Paraglacial Landscape Evolution in the Upper Mississippi River Valley
Plow versus Ice Age: Human and climatic impacts on erosion rates in the Upper Mississippi River Valley
Euro-American settlement irrevocably altered the landscapes of the Upper Midwest and dramatically increased erosion and sedimentation within river valleys. In this project I use a paired geochronology (cosmogenic 10Be and optically stimulated luminescence) approach to construct a pre-settlement, late Pleistocene paleoerosion chronology to better contextualize the impacts of Euro-American agriculture on this landscape. I additionally relate paleoerosion rate variability to paleoenvironmental shifts prior to settlement.
See: Penprase et al. (2025)

Glacially-Derived Slackwater Sediments and Deglacial Meltwater Routing (Undergraduate Advisees)
In this project, I am working with UMN Undergraduate Abigail Wilwerding, to understand the source of glacially-derived slackwater sediments collected near the mouth of our field area in southeastern Minnesota. We are using a combination of core description, optically stimulated luminescence (OSL) and X-ray fluorescence (XRF) to identify these sediments and relate their deposition to past glacial meltwater routing down the Mississippi River.
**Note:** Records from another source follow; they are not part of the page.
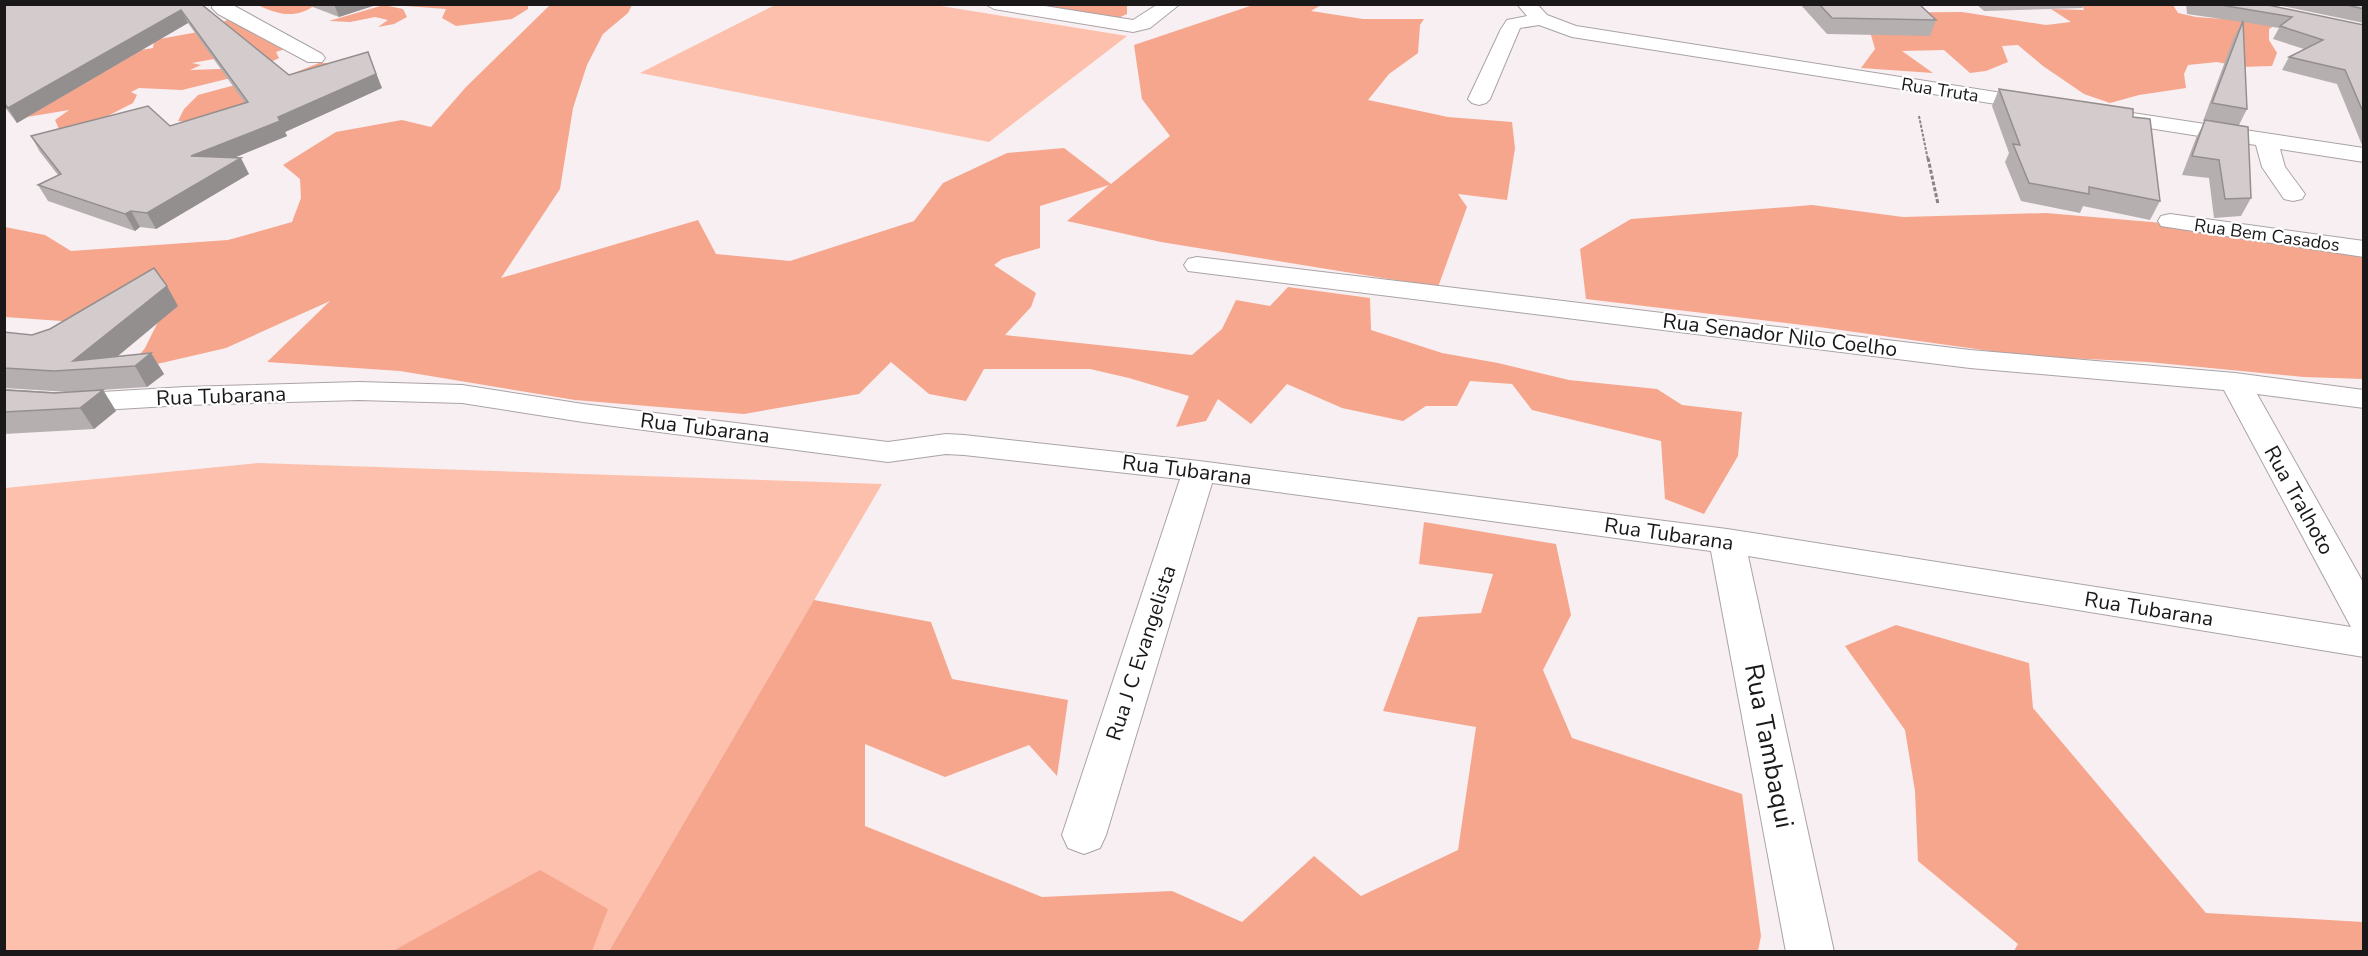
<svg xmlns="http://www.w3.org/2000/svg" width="2368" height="956" viewBox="0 0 2368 956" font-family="'Nunito Sans',sans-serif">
<rect width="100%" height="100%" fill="#f7eff2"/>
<g fill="#fdc0ad">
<polygon points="775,5 935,5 1127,36 989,142 640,73"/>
<polygon points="258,463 882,484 609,951 5,952 5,488"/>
</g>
<g fill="#f6a68d">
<polygon points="406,4 528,4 528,9 512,19 456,26 442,18 446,9 405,6"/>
<path d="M258 5H315C296 19 278 15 258 5Z"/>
<polygon points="384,5 403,9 407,17 394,24 378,27 388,20 375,17 350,22 329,21"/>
<polygon points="550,5 632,5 628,13 603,34 587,65 573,108 560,189 501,278 698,220 716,254 790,261 914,221 943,183 1007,153 1064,148 1111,184 1170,136 1142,99 1134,45 1253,5 1321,5 1311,11 1363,19 1424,19 1420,25 1418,53 1389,74 1368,100 1448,117 1512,122 1515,148 1507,200 1458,194 1467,207 1438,287 1161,242 1067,221 1109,185 1040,206 1040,248 1002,259 994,265 1036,293 1031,307 1005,335 1192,355 1222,329 1236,300 1270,306 1288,287 1370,298 1371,330 1442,353 1498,363 1569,380 1657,389 1682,405 1742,412 1738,456 1704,514 1665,499 1661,441 1532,410 1512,384 1470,381 1457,406 1426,406 1403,421 1342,408 1287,384 1251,424 1218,399 1206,421 1176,427 1189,396 1129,378 1090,369 984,369 966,401 929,394 891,362 859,394 744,414 575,400 400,371 267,362 330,301 226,348 127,371 145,348 158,322 89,323 5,317 5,227 45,235 71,251 228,240 292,222 301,198 300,179 283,165 336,132 402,120 431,127 466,87"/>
<polygon points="1014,5 1127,5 1127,14 1107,23"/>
<polygon points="2082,5 2173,5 2178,13 2196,17 2279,23 2269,29 2269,40 2277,53 2272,66 2241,67 2217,62 2188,65 2184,74 2186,88 2139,95 2110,103 2084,94 2043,66 2018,45 2002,46 2008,62 1986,71 1970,73 1944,50 1902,51 1933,73 1861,68 1875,49 1871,35 1845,13 1962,12 2046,25 2071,22 2051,9 2084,10"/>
<polygon points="233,17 291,47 276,52 279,58 259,68 236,55 192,63 201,65 190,70 249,68 243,75 182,90 139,88 131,92 137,95 133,103 84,128 59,129 55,120 69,110 27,117 128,52 153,48 154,40 220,28 219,24"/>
<polygon points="319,63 332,63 343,68 194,123 178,121 184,109 198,95 250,81 289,75"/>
<polygon points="1812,205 1903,217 2046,213 2291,234 2363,252 2363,379 2304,377 2148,362 2026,356 1819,327 1586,299 1580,249 1631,219"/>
<polygon points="1424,522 1556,544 1571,615 1543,670 1572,738 1742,794 1761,936 1758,951 609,951 814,600 931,622 952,679 1068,700 1057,776 1029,745 945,777 865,744 865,826 1042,897 1172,891 1242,922 1314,856 1361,896 1458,850 1476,727 1383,711 1418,617 1481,613 1493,574 1419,564"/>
<polygon points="1896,625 2029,663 2033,708 2206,913 2363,922 2363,951 2014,951 2018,944 1918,861 1915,791 1905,730 1845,646"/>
<polygon points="540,870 608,909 592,951 393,951"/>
</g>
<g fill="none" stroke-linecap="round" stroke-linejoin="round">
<defs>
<g id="minor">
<polygon points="213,4 231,4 322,54 325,58 322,62 308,62 218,14 212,8"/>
<polygon points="985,4 1032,4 1133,20 1158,4 1180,4 1150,28 1133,32 994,9"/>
<polygon points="1517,4 1537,4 1547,15 1576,26 2041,99 2049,100 2052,105 2049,110 2041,111 1572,37 1539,25 1520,28 1490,99 1486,103 1479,105 1472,103 1468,99 1501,29 1507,20 1527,16"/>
<polygon points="2106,109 2364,148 2364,162 2280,149 2285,167 2305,194 2302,199 2293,201 2284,199 2262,167 2256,145 2098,120 2095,115 2098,110"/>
<polygon points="2170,214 2364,241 2364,257 2161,226 2158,221 2161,216"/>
<polygon points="1197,257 1970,350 2235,373 2364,390 2364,408 2257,394 2364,584 2364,657 1748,556 1834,952 1786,952 1711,551 1212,483 1106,835 1100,848 1084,854 1068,848 1062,835 1180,479 964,455 946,454 888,462 583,422 462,403 359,400 185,405 68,412 4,408 4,390 68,394 185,387 359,382 462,385 583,404 888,442 946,434 964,435 1199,461 1727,529 2351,627 2224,390 1970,368 1188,271 1184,265 1188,259"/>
</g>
</defs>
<use href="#minor" stroke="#aaa3a5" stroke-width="2"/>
<polyline stroke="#888385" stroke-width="2" stroke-dasharray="3 1.5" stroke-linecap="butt" points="1919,116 1928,160"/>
<polyline stroke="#888385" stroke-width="3" stroke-dasharray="4 2" stroke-linecap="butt" points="1928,158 1938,204"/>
<use href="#minor" fill="#fff" fill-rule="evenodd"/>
</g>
<g fill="#b6afaf">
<polygon points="4,4 201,4 289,75 382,88 285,132 287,136 234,158 249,174 156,229 140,227 135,231 48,201 38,185 58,175 40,152 31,136 170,126 245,103 188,23 17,123 4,106"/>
<polygon points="305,4 379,4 339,17"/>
<polygon points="1800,4 1919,4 1936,20 1930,36 1827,34"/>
<polygon points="1976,4 2084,4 2082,8 1984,11"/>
<polygon points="2186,4 2263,4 2364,25 2364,146 2362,145 2337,84 2282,70 2289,57 2304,49 2273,39 2279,28 2243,22 2247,109 2239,125 2251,198 2241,216 2214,218 2209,178 2182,175 2196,138 2205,121 2203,121 2234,37 2242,22 2187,14"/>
<polygon points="2273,4 2364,4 2364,23"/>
<polygon points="1999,89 2133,117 2160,201 2150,220 2083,206 2080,213 2021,201 2005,162 2009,153 1992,106"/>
<polygon points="178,306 117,357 151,353 164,374 147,387 68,392 4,388 4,332 32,335"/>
<polygon points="4,390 54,393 103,390 116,411 94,429 4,434"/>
</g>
<g fill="#948f8f">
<polygon points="334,4 379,4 339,17"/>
<polygon points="181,10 188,23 17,123 8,108"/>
<polygon points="368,52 382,88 285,132 287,136 199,172 191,156 278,117"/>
<polygon points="241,158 249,174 156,229 147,213"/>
<polygon points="131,211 140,227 135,231 125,214"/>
<polygon points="167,286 178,306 103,368 73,361"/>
<polygon points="151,353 164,374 147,387 135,366"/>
<polygon points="103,390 116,411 94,429 80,408"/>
</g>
<g fill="#d4cccc" stroke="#948f8f" stroke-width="1.5">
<polygon points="4,4 201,4 289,75 368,52 376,74 278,117 280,121 191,156 241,158 147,213 131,211 125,214 38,185 61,174 31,136 148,106 170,126 248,102 181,10 8,108 4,103"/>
<polygon points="1819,4 1919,4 1936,20 1832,18"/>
<polygon points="2215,4 2263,4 2364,25 2364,114 2345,70 2289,57 2323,40 2280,26 2292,17"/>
<polygon points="2342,4 2364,4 2364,9"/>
<polygon points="2243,21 2247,109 2212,103"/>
<polygon points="1999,89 2133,109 2133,117 2150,119 2160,201 2089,187 2089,194 2029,183 2013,144 2020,145"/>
<polygon points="2205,120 2248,127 2251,198 2225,199 2219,160 2192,156"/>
<polygon points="154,268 167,286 73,361 151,353 135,366 54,371 4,368 4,332 32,335 50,329"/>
<polygon points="4,390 54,393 103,390 80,408 4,412"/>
</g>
<g text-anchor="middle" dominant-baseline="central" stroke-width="4.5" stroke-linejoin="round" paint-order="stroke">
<g font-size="18" fill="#1b1819" stroke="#fff">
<text transform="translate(1940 90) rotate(9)">Rua Truta</text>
<text transform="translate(2267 235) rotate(8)">Rua Bem Casados</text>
</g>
<g font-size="21" fill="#1b1819" stroke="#fff">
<text transform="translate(1780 335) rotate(7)">Rua Senador Nilo Coelho</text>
<text transform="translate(221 396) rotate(-2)">Rua Tubarana</text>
<text transform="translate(705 428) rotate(7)">Rua Tubarana</text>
<text transform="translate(1187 470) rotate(7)">Rua Tubarana</text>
<text transform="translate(2299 500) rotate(61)">Rua Tralhoto</text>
<text transform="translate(1669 534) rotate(8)">Rua Tubarana</text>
<text transform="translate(2149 609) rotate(9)">Rua Tubarana</text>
<text transform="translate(1141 653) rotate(-72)">Rua J C Evangelista</text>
</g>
<g font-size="26" fill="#1b1819" stroke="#fff">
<text transform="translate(1769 746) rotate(79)">Rua Tambaqui</text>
</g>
</g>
<rect width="2368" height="956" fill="none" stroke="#1b1819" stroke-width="12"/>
</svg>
This project aids our understanding glacial sedimentation and sediment sourcing of the Mississippi River during the most recent glacial period.
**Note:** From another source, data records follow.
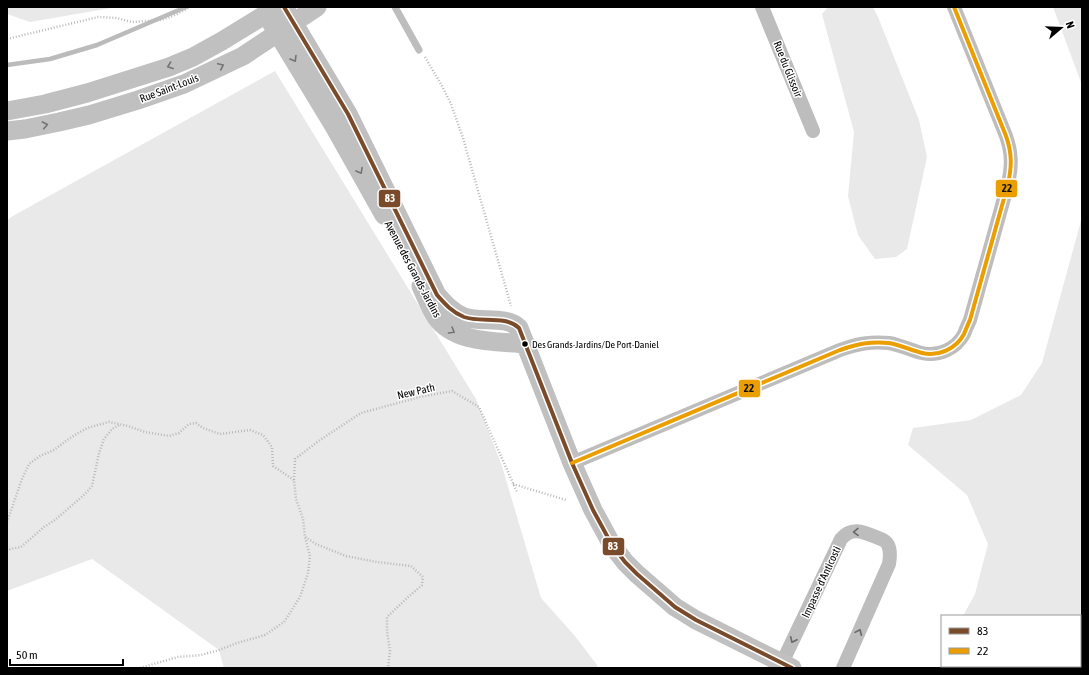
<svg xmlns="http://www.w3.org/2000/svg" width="1089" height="675" font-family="'Asap Condensed',sans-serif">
<rect width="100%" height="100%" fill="#fff"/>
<path fill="#e9e9e9" d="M 7,7 L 117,7 L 30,22 L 7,14 Z
M 828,7 L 873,7 L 878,17 L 919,120 L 927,157 L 907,249 L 896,257 L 875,259 L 858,235 L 848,196 L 854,132 L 822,14 Z
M 1053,7 L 1082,7 L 1082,85 Z
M 275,71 L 476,399 L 502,466 L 541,598 L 575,636 L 597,665 L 598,668 L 224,668 L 219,650 L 92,559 L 7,591 L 7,221 L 11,217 Z
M 1082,217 L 1082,619 L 1080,625 L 1080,616 L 963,616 L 975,594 L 988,544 L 967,495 L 908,445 L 913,428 L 971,420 L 1021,395 L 1042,363 Z
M 955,666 L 1066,666 L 1066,668 L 957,668 Z"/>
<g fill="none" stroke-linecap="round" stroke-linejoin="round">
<path stroke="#bbb" stroke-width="4.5" d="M 7,65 L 50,59 L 97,45 L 186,7"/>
<path stroke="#b8b8b8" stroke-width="2.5" stroke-dasharray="1 2" stroke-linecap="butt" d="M 7,39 L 98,17 L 117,18 L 132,22 L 161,20 L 173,16 L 190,7
M 425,57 L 442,86 L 451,104 L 463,138 L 511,306
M 294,480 L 295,459 L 320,440 L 361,413 L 420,397 L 452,391 L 479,407 L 517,492
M 513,484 L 566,500
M 7,522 L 22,479 L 29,464 L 40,456 L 54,450 L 70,438 L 87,428 L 109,422 L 128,426 L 145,432 L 169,436 L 179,433 L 189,424 L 196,423 L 203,428 L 220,434 L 250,430 L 263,435 L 272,447 L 273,466 L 294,480 L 296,499 L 303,519 L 305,537 L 316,544 L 346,556 L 377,562 L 411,566 L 423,577 L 422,585 L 406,599 L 387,617 L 387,631 L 390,651 L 388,668
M 7,547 L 10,549 L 21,547 L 44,527 L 55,520 L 85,494 L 92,486 L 99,453 L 104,439 L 112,429 L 119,425
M 140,668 L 178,657 L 201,655 L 219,650 L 237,643 L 265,635 L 284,622 L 300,597 L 308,573 L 310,556 L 305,537"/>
<path stroke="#bdbdbd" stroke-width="7" d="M 395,7 L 419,50"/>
<path stroke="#bdbdbd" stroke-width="14" d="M 762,7 L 813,131
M 572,463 L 840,350 C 857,344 871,341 889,343 C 900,345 911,350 922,353 C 938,357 956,349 964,334 C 966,329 968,324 970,320 L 1008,184 C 1012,166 1012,153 1006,136 L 954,7
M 782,663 L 841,539 C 852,526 863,532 876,537 C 880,539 886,540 888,545 C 891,551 890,558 889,564 L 843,668"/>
<path stroke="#c0c0c0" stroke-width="19" d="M 284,7 L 348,114 L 437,295 C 445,304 452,312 464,317 C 480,323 506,315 519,328 L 572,463 L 593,510 L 612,545 L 625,562 L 637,574 L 675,607 L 696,620 L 792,668
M 266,14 L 334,126 L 384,215
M 7,111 L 45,104 L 87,93 L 169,67 L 193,57 L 222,41 L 276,8
M 7,131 L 25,129 L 59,122 L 89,115 L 138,100 L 184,84 L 243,56 L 317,7
M 421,286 C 426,297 430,308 436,317 C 455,344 497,341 526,344"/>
<defs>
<path id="bus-1" d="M 284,7 L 348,114 L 437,295 C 445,304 452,312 464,317 C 480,323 506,315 519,328 L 572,463 L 593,510 L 612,545 L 625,562 L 637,574 L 675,607 L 696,620 L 792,668"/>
<path id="bus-2" d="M 572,463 L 840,350 C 857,344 871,341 889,343 C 900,345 911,350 922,353 C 938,357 956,349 964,334 C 966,329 968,324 970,320 L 1008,184 C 1012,166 1012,153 1006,136 L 954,7"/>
</defs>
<use href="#bus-1" stroke="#fff" stroke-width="7"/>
<use href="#bus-2" stroke="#fff" stroke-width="7"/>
<use href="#bus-1" stroke="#7a4b2a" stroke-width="4"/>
<use href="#bus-2" stroke="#eb9e00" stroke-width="4"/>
</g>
<defs><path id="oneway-chevron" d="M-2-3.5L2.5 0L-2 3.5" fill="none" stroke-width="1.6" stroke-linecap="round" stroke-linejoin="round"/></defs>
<g stroke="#737373">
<use href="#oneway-chevron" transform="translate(294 59) rotate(59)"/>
<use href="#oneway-chevron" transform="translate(170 66) rotate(160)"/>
<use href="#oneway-chevron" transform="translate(221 66) rotate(-25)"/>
<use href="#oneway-chevron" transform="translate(45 125) rotate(-11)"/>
<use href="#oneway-chevron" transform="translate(360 171) rotate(61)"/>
<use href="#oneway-chevron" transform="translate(452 331) rotate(30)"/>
</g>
<g stroke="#686868">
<use href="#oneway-chevron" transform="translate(856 532) rotate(179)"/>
<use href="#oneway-chevron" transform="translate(859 632) rotate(-66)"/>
<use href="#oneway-chevron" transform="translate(793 640) rotate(115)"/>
</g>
<circle fill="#000" stroke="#fff" stroke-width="1.5" cx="525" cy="344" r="3.5"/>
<g text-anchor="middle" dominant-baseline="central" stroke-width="3" stroke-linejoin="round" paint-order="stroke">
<g font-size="10" fill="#000" stroke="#fff" text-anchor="start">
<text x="532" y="344">Des Grands-Jardins/De Port-Daniel</text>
</g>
<g font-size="11" fill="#000" stroke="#fff">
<text transform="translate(788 69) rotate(68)">Rue du Glissoir</text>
<text transform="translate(169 88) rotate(-21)">Rue Saint-Louis</text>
<text transform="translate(413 269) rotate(62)">Avenue des Grands-Jardins</text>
<text transform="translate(416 391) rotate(-13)">New Path</text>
<text transform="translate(821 582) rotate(-65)">Impasse d'Anticosti</text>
</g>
</g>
<g stroke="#fff" stroke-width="1.5">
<rect x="995" y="179" width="23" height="19" rx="4" fill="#eb9e00"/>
<rect x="378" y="189" width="23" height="19" rx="4" fill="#7a4b2a"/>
<rect x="738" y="379" width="23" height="19" rx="4" fill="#eb9e00"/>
<rect x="602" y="537" width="23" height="19" rx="4" fill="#7a4b2a"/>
</g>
<g font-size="11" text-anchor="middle" font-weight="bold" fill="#fff">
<text x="390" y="202">83</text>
<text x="613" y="550">83</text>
</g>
<g font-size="11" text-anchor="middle" font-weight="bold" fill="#111">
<text x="1007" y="192">22</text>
<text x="749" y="392">22</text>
</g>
<rect width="1089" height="675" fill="none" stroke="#000000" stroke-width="16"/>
<rect x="941" y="615" width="140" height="52" fill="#ffffff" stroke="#999999"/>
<rect x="949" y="628" width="20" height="6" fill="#7a4b2a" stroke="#999999"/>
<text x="977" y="635" font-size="12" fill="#000000">83</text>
<rect x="949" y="648" width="20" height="6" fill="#eb9e00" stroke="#999999"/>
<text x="977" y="655" font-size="12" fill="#000000">22</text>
<g transform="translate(1061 28) rotate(71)" stroke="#ffffff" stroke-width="3" paint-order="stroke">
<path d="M0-3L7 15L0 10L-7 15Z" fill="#000000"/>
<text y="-6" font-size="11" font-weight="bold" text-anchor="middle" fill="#000000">N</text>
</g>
<path d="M10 659v6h113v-6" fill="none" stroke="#000000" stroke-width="2"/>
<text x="16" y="659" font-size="12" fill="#000000" stroke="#ffffff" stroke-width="3" paint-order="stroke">50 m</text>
</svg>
Glacially Modulated Base Level Change Impacts on River Channel Long Profile
As the Laurentide Ice Sheet retreated after the Last Glacial Maximum, pulses of glacial sediment and meltwater dramatically altered base level for tributaries connected to the then proglacial Mississippi River. By pairing glacial chronology with river channel long profile evolution and bedrock morphology during this period, we are able to build a field-based dataset that demonstrates how rivers respond to changing base level without additional tectonic signals. This, in turn, allows us to test models of how transport-limited river systems respond to perturbations using real world, physically-based data.